For the majority of us, unfortunately, our daily activities are slowly wearing us out. Why? Because we tend to do the same things, in very similar patterns everyday. Just like the waves splashing up against a rock formation, slowly but surely, it takes it toll.
A joint is formed where bones come in contact with one another. The interacting surfaces are lined with cartilage. When we are young, joint motion can be likened to rubbing two smooth pieces of ice together, very smooth and well lubricated. As we age, the cartilage can become damaged. This is due to either an incidence of severe trauma, ie. a bad fall, or recurring mild trauma, ie. faulty posture at a work site. The first example is obvious, the second, a bit more difficult to understand when it comes to joint degradation.

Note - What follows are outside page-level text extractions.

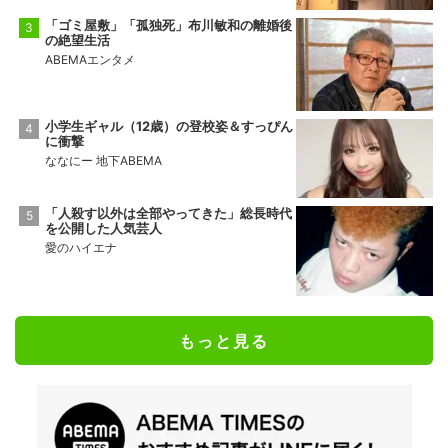
「ゴミ屋敷」「孤独死」布川敏和の離婚後
の絶望生活
ABEMAエンタメ
小学生ギャル（12歳）の登校姿＆すっぴん
に衝撃
ななにー 地下ABEMA
「人殺す以外は全部やってきた」総長時代
を公開した人気芸人
愛のハイエナ
もっと見る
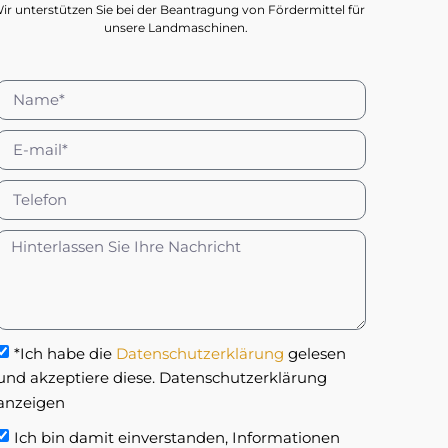
ir unterstützen Sie bei der Beantragung von Fördermittel für
unsere Landmaschinen.
*Ich habe die
Datenschutzerklärung
gelesen
und akzeptiere diese. Datenschutzerklärung
anzeigen
Ich bin damit einverstanden, Informationen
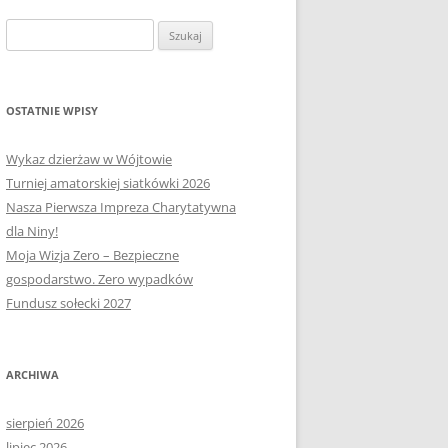
OŁECTWA
PLAN PRACY RM
SOŁECTWO KAPLITYNY
Szukaj:
E-MAPA BARCZEWA
SOŁECTWO NIKIELKOWO
SOŁECTWO ŁĘGAJNY
OSTATNIE WPISY
SOŁECTWO KLEBARK WIELKI
Wykaz dzierżaw w Wójtowie
Turniej amatorskiej siatkówki 2026
Nasza Pierwsza Impreza Charytatywna
dla Niny!
Moja Wizja Zero – Bezpieczne
gospodarstwo. Zero wypadków
Fundusz sołecki 2027
ARCHIWA
sierpień 2026
lipiec 2026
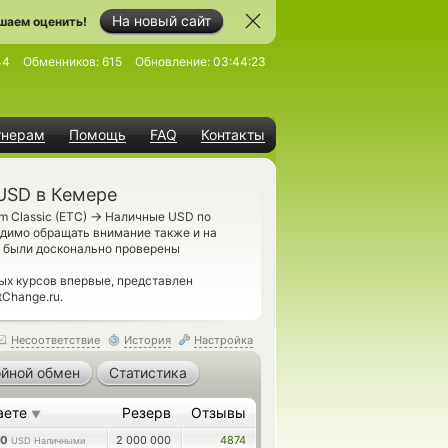
На новый сайт
шаем оценить!
44
Обменников:
615
Обновление:
03:44:23
тнерам
Помощь
FAQ
Контакты
 USD в Кемере
→
m Classic (ETC)
Наличные USD по
димо обращать внимание также и на
, были досконально проверены
х курсов впервые, представлен
Change.ru.
Несоответствие
История
Настройка
йной обмен
Статистика
аете
Резерв
Отзывы
▼
00
2 000 000
4874
USD Наличными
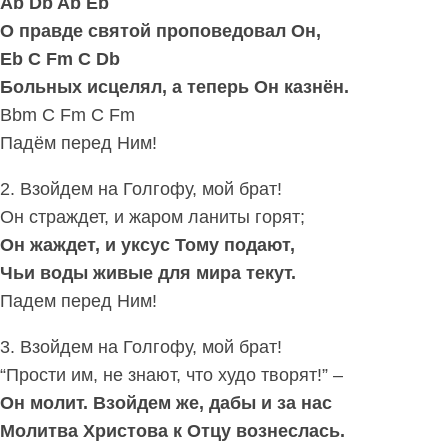
Ab Db Ab Eb
О правде святой проповедовал Он,
Eb C Fm C Db
Больных исцелял, а теперь Он казнён.
Bbm C Fm C Fm
Падём перед Ним!
2. Взойдем на Голгофу, мой брат!
Он страждет, и жаром ланиты горят;
Он жаждет, и уксус Тому подают,
Чьи воды живые для мира текут.
Падем перед Ним!
3. Взойдем на Голгофу, мой брат!
“Прости им, не знают, что худо творят!” –
Он молит. Взойдем же, дабы и за нас
Молитва Христова к Отцу вознеслась.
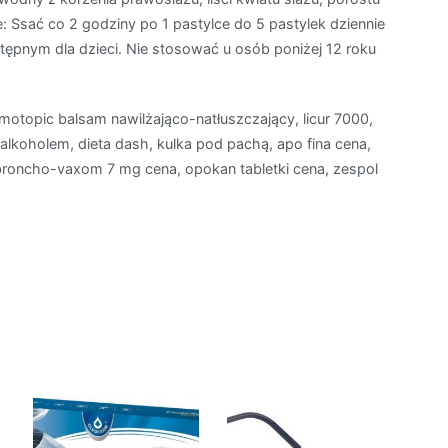
e: Ssać co 2 godziny po 1 pastylce do 5 pastylek dziennie
pnym dla dzieci. Nie stosować u osób poniżej 12 roku
emotopic balsam nawilżająco-natłuszczający, licur 7000,
z alkoholem, dieta dash, kulka pod pachą, apo fina cena,
 broncho-vaxom 7 mg cena, opokan tabletki cena, zespol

A good example of cumulative stress to a joint is that of bending a finger backwards. When you get to the end of the motion, there is a moderate amount of resistance or strength. Pulling that finger back for ten minutes would be well tolerated by most. Continuing for multiple hours, day after day, would become chronically painful however. Here a portion of the joint would be compressed for a prolonged period, as well, the ligaments holding the joint together would become slackened and less stable. The combination of recurring impact and instability create a slow wearing process at the surface of the joint, just like water against a stone.
People tend to use their joints in this fashion for prolonged activities, a good example is sitting. Ultimately, less energy is expended since there is minimal use of the musculature to hold oneself upright. When people get tired of sitting correctly at their desk all day the same thing happens, we slump. This subsequently stretches the ligaments and loads a portion of the joint surface for an extended period. Our bodies are quite durable, and this process can go on for years without much ill effect. For most however, the annoying discomfort that makes us squirm (hint) in our chairs is all too obvious.
Your body is telling you something as it attempts to escape its daily imprisonment from in front of the computer or desk. Movement is necessary to prevent the ongoing pattern of wear and tear. Not only does motion help to change how the joints and ligaments are loaded, but it also increases blood flow to the entire body, which is crucial for tissue repair and maintenance.
Make it a habit to get up from your chair every half hour or so and move about, even if its for only a few seconds. Even better, find 3-4 stretches that best serve your needs and utilize these at 30-45 minute intervals during the day. If symptoms are more problematic, stretch lightly at the onset of fatigue. Waiting until pain arises is too late, the inflammatory process has already taken hold and will be difficult to stabilize, especially if there’s 4-5 hours of work ahead of you. Break the day up with a little exercise at lunchtime. If you can’t get to the club, a walk will serve you well. Remember, pain is your body’s way of telling you that something is wrong; take heed, no pain, no gain, no brain.